Love3D/

CRITIQUE/CANNES 2015

Présenté lors d’une séance de minuit au Festival de Cannes 2015, Love de Gaspar Noé arrive sur la Croisette précédé d’une attente considérable. Filmé en 3D, annoncé comme une expérience sensorielle et intime, le long métrage suscite immédiatement une curiosité intense. À l’issue de la projection, le film ne provoque pas le scandale annoncé, mais installe un débat durable parmi les spectateurs.


Du côté du public, les réactions sont contrastées, mais rarement hostiles. Certains spectateurs expriment une forme de réserve face à un film jugé exigeant, à la narration fragmentée et au rythme contemplatif. La frontalité des scènes sexuelles, loin de choquer unanimement, déstabilise surtout par sa durée et son refus du spectaculaire. Pour une partie de l’audience, Love demande un abandon que tous ne sont pas prêts à accorder.
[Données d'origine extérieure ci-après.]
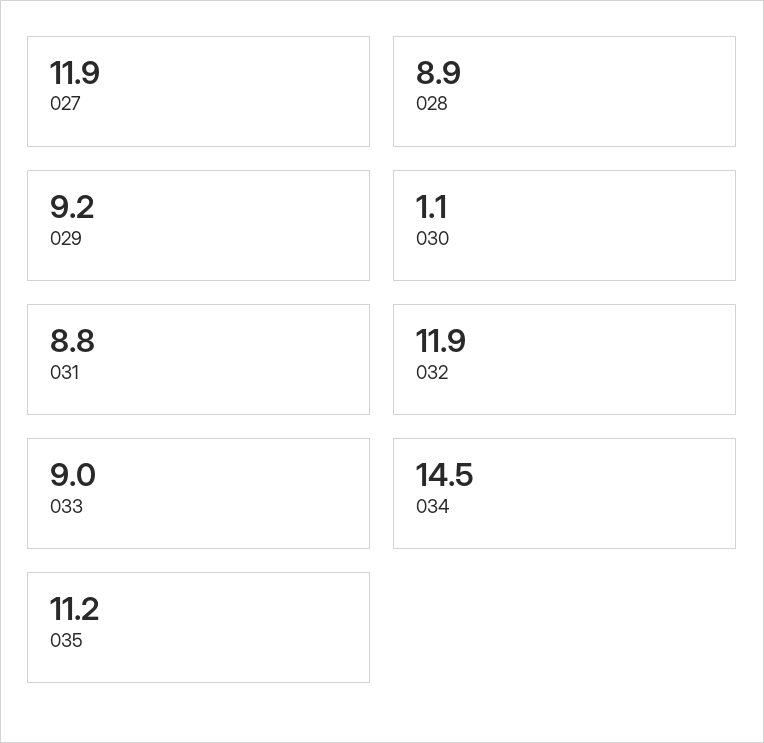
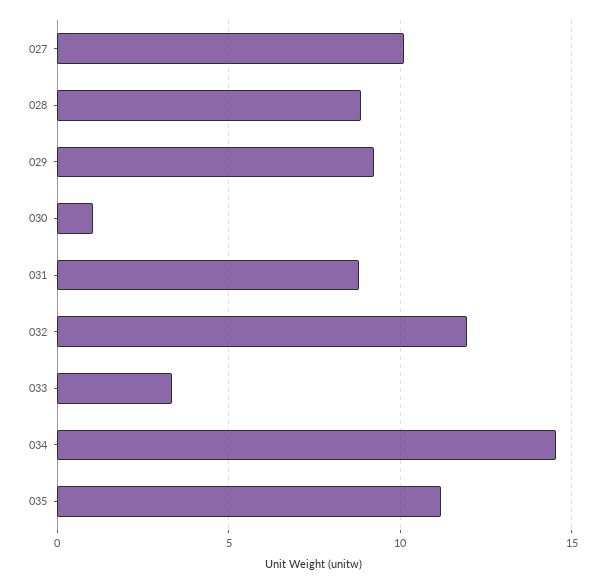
  {
-   "027": 11.9,
+   "027": 10,
    "028": 8.9,
    "029": 9.2,
    "030": 1.1,
    "031": 8.8,
    "032": 11.9,
-   "033": 9,
+   "033": 3.5,
    "034": 14.5,
    "035": 11.2
  }

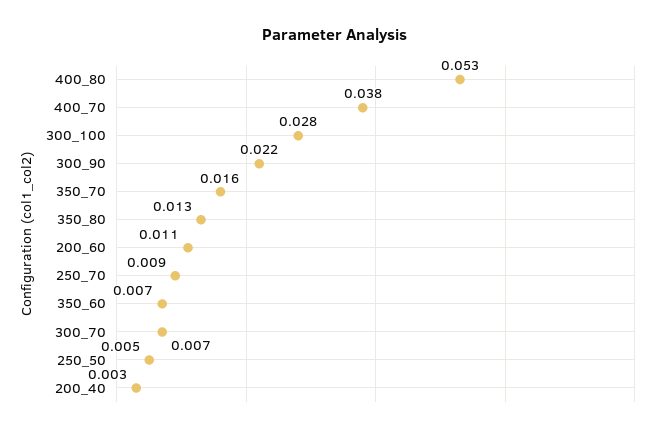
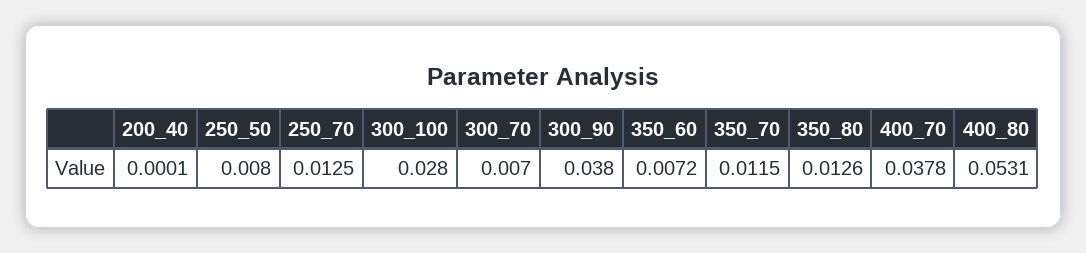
  {
    "400_80": 0.0531,
    "400_70": 0.0378,
    "300_100": 0.028,
-   "300_90": 0.022,
+   "300_90": 0.038,
-   "350_70": 0.016,
+   "350_70": 0.0115,
    "350_80": 0.0126,
-   "200_60": 0.011,
-   "250_70": 0.009,
+   "250_70": 0.0125,
    "350_60": 0.0072,
    "300_70": 0.007,
-   "250_50": 0.005,
+   "250_50": 0.008,
-   "200_40": 0.003
+   "200_40": 0.0001
  }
En contrepoint, de nombreux spectateurs défendent le film comme une proposition singulière au sein de la sélection cannoise. Ils saluent la dimension romantique et mélancolique de l’œuvre, perçue comme une variation sur l’échec amoureux, la mémoire et le regret. Le sexe, omniprésent, est vu non comme un élément provocateur, mais comme un langage narratif à part entière, utilisé pour dire la vulnérabilité des corps et la fragilité des sentiments.


La 3D, souvent évoquée dans les discussions, divise elle aussi. Là où certains y voient un dispositif déroutant, d’autres soulignent son rôle immersif, renforçant la proximité émotionnelle avec les personnages. Pour ces spectateurs, Noé détourne un outil habituellement spectaculaire pour en faire un vecteur d’intimité.


Ce qui rassemble finalement le public cannois autour de Love, au-delà des désaccords, c’est la reconnaissance d’un geste d’auteur assumé. Gaspar Noé ne cherche ni le consensus ni la provocation gratuite. Il propose un film qui prend le risque de la sincérité, quitte à exposer ses failles. Cette honnêteté, souvent évoquée par ses défenseurs, explique pourquoi Love continue d’alimenter la discussion bien après la projection.


À Cannes, Love n’a pas fait l’unanimité, mais il a trouvé ses spectateurs. Et dans un festival où l’événement tend parfois à primer sur l’expérience intime, le film de Gaspar Noé s’est imposé comme une œuvre de friction douce : dérangeante pour certains, précieuse pour d’autres, mais difficile à ignorer.